There may be a million reasons why you wouldn't. Let's talk about why some folks do it anyway.

The opposite of rage quitting

Fire me if you have to is a power move because it simplifies the board. In a normal structure, you have your boss and what they want you to do. Their approval, your work, your decision-making, and your eventual advancement within the organization. Those are all interconnected.

In this version, you simplify. You say, here's this thing and it's worth doing. Even if I get fired for it. Even if my own boss disapproves. Even if it's scary and uncomfortable. This thing is worth it.

There's a distinction between "fire me if you have to" and "fuck it, I quit." Rage quitting is fundamentally about you and your needs. It can be motivated by similar frustration. But the end result is that you're leaving the organization. "Fire me if you have to" may end in the same place, with you leaving the organization. But it holds an intention to stay, a desire to make things better, and clarity about what's important. It elevates the needs of the organization or the team above the needs of the individual.

When people write the bumper stickers about management versus leadership, this is what they mean. The willingness to make the hard call, to do the unpopular thing, not from a place of taking big swings. But from a place of seeing what needs to happen, and doing it, even when it may have consequences for you personally.

Tools you don't use aren't useful

What's been so striking lately –so frustrating and disappointing– is to watch people not say it. Not put their own job on the line to do what needs doing. Not put the needs of the people they serve ahead of their own.

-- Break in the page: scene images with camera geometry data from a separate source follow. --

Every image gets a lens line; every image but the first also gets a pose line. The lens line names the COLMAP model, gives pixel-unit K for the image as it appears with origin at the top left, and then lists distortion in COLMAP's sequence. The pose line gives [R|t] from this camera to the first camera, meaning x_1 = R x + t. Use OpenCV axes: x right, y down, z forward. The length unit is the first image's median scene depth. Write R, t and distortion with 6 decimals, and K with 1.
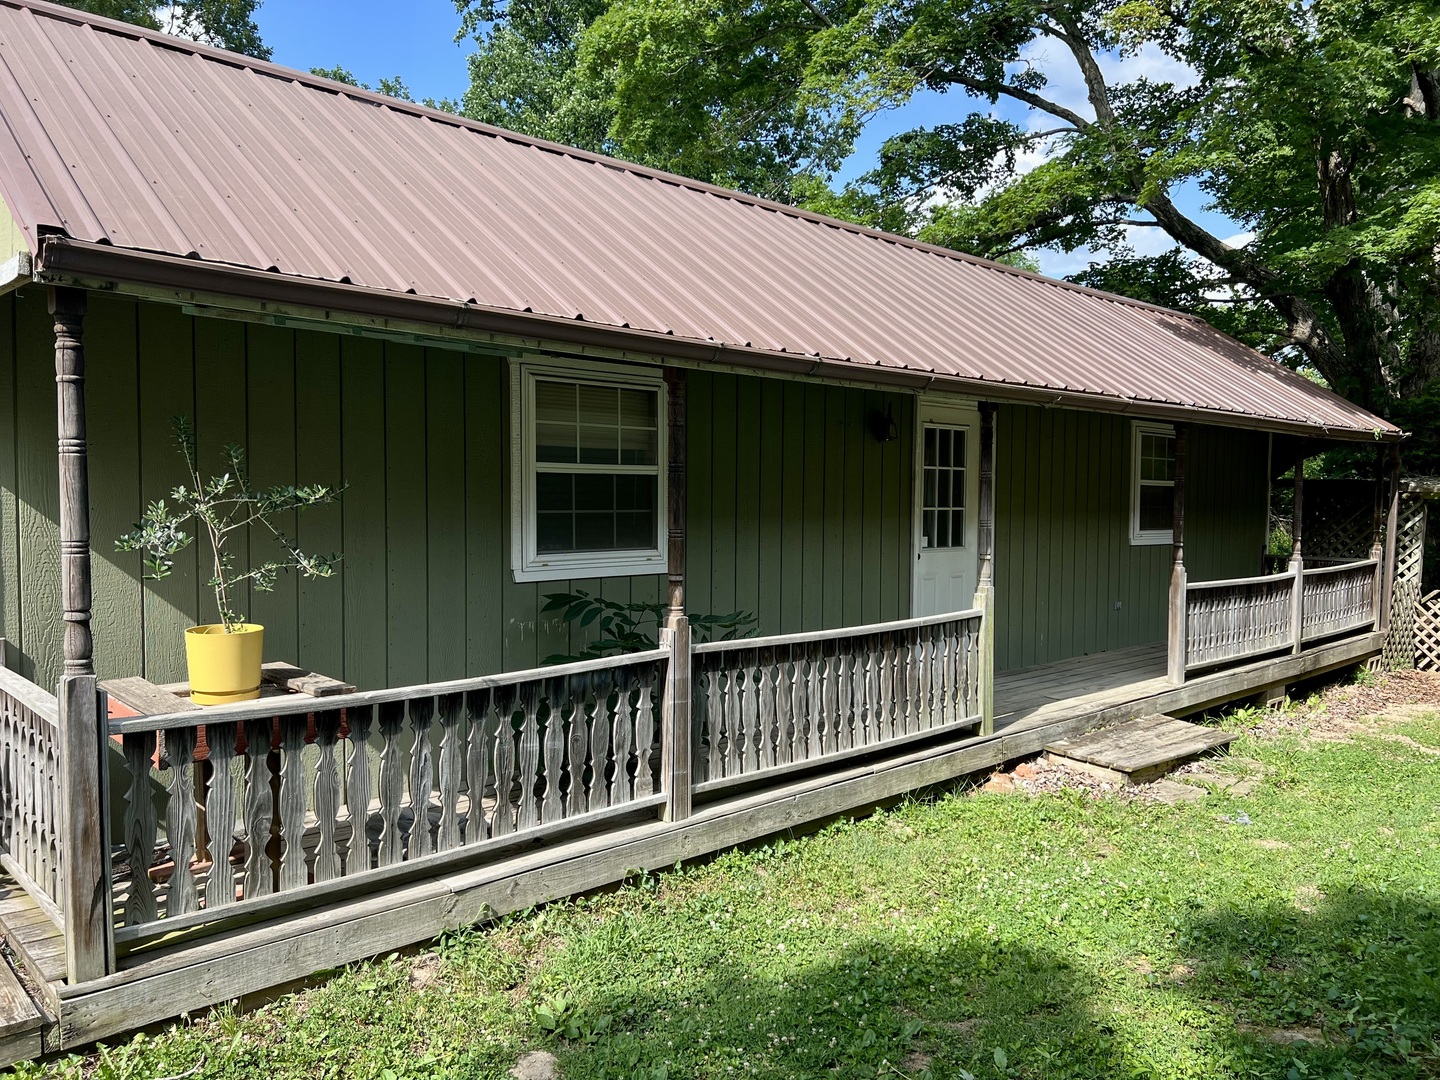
lens RADIAL K [[1083.3, 0, 714.0], [0, 1083.3, 539.0], [0, 0, 1]] dist [0.027575, -0.017643]
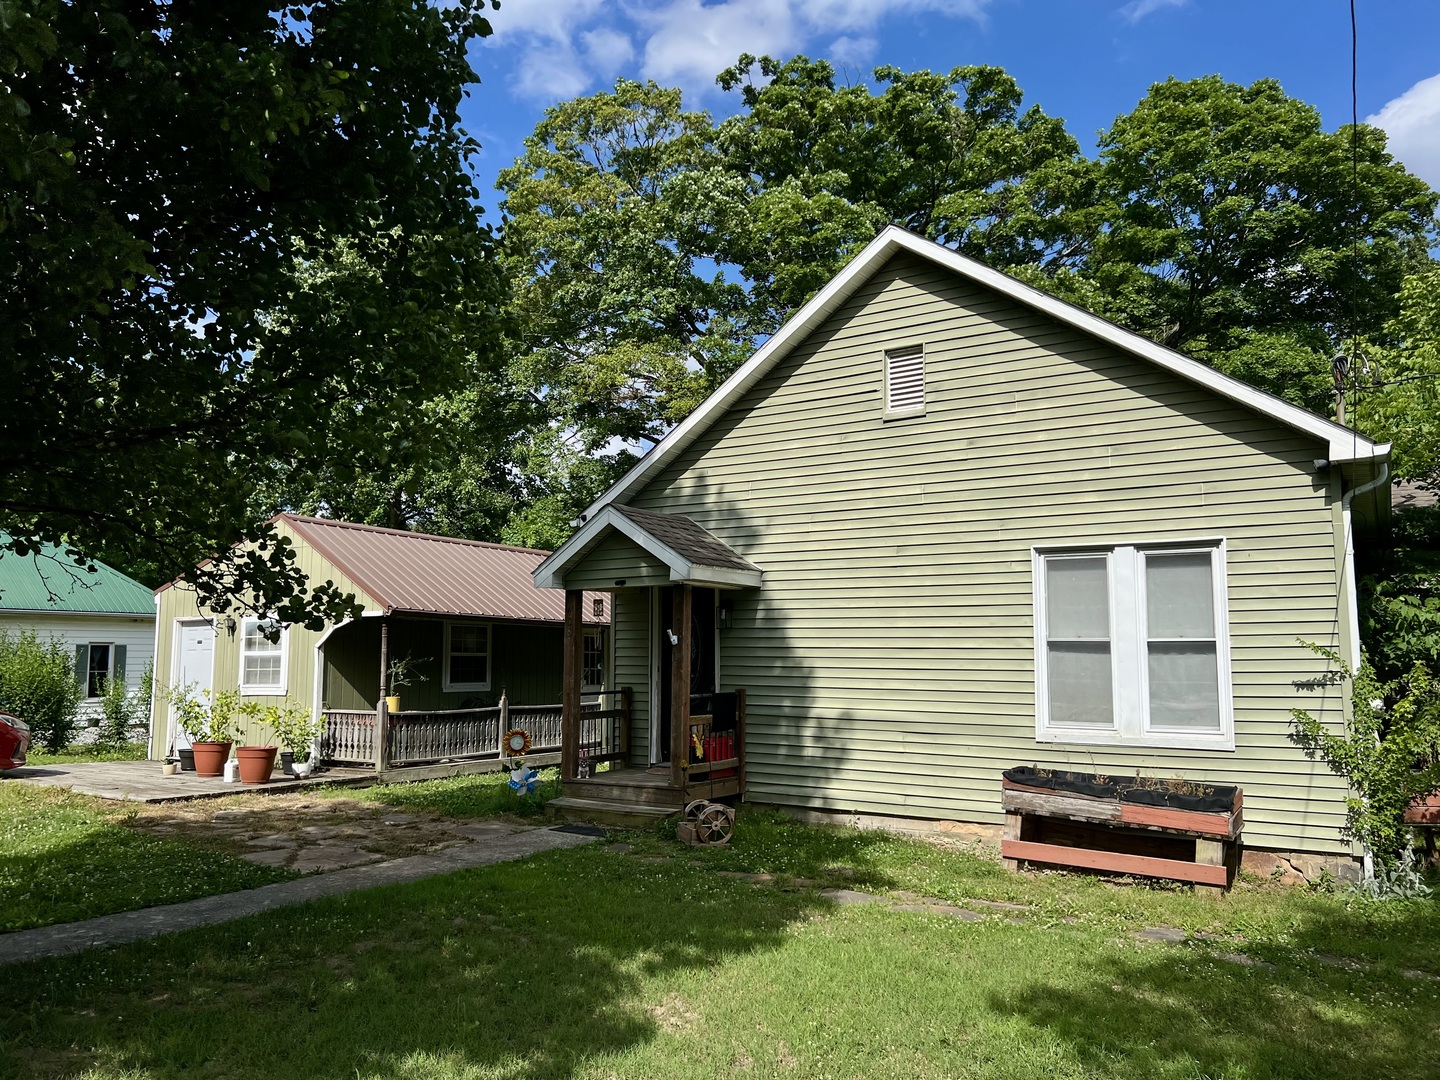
lens RADIAL K [[1083.3, 0, 712.9], [0, 1083.3, 536.3], [0, 0, 1]] dist [0.027575, -0.017643]
pose [[0.964791, 0.014526, 0.262618, -0.154678], [0.031475, 0.984923, -0.170108, 0.089179], [-0.261129, 0.172385, 0.949787, -1.286711]]
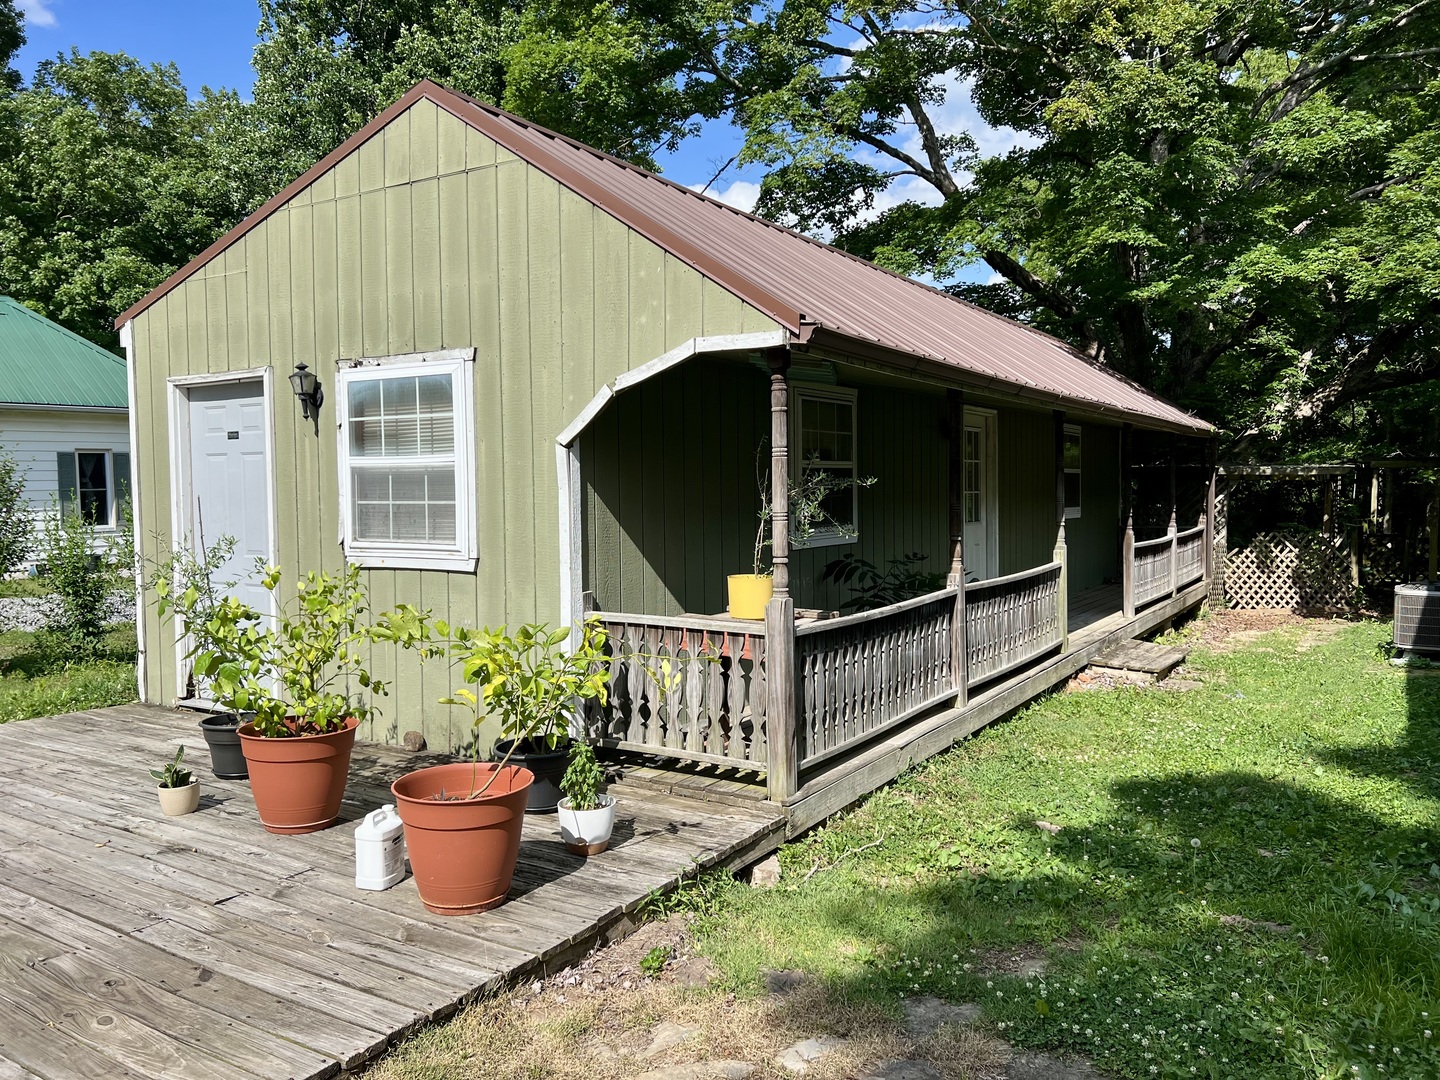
lens RADIAL K [[1083.3, 0, 734.6], [0, 1083.3, 536.5], [0, 0, 1]] dist [0.027575, -0.017643]
pose [[0.966176, -0.034551, 0.255557, -0.353813], [0.034970, 0.999384, 0.002906, 0.009830], [-0.255500, 0.006130, 0.966790, -0.162614]]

What hurts is to see these these leaders called into the arena. To watch them step up to the microphone. Solemnly take off their mask. And dodge the fucking question.

And it's not just politicians. We're seeing this from CEOs. From VPs and Directors. People with so much control over how work feels for their teams. Leaders who could relieve the pressure and reverse the constant burnout machine. But only by taking a risk with their own job.

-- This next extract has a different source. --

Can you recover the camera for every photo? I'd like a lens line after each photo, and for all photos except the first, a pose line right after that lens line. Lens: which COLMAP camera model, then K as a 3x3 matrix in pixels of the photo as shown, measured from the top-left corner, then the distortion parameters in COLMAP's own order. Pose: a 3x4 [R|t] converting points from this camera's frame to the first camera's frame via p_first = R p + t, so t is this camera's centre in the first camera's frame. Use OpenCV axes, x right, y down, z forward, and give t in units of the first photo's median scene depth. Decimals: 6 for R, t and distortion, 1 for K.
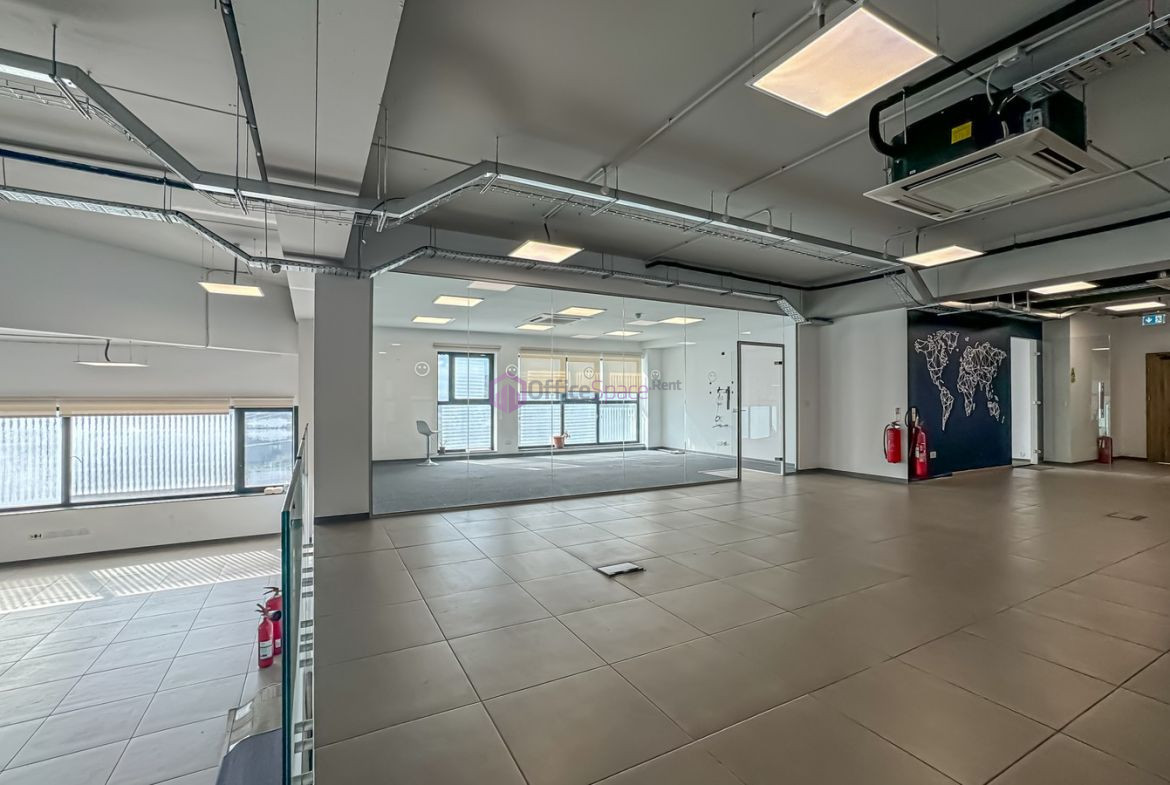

We just finished listing all the reasons why you wouldn't put your own job on the line. It's not that we can't find empathy for the leaders in this spot. But if you ask us to point to effective executives, this is the marker.

"Fire me if you have to" is one of the most important tools in a leader's toolkit. If you break it out weekly, you dilute it down to useless. But if you never use it, it's the same as not having it in the toolbox in the first place.

There is shit in most orgs that badly needs fixing. More specifically, there is shit in your org, right now, that needs fixing. Whether that org is the government of Ontario. Or a company somewhere far away. There are people desperate for leadership, hoping that someone will do the hard thing. And if you do it, you might get yourself fired.

But, like. If the only way to keep your leadership is not to use it, then what's it for?